## What is being asked
Rewrite every row below with "Segment" replaced by "Delineate". Keep all other text unchanged.

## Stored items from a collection
..........
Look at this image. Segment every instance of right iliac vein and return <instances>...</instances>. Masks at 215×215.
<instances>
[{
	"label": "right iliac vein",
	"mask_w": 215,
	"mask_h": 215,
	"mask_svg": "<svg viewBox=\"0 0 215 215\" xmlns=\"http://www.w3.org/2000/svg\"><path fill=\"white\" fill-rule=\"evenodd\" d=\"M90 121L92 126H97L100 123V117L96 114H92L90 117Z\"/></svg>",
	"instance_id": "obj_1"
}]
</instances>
..........
## Task result
Look at this image. Delineate every instance of right iliac vein and return <instances>...</instances>. Masks at 215×215.
<instances>
[{
	"label": "right iliac vein",
	"mask_w": 215,
	"mask_h": 215,
	"mask_svg": "<svg viewBox=\"0 0 215 215\" xmlns=\"http://www.w3.org/2000/svg\"><path fill=\"white\" fill-rule=\"evenodd\" d=\"M90 121L92 126H97L100 123V117L96 114H92L90 117Z\"/></svg>",
	"instance_id": "obj_1"
}]
</instances>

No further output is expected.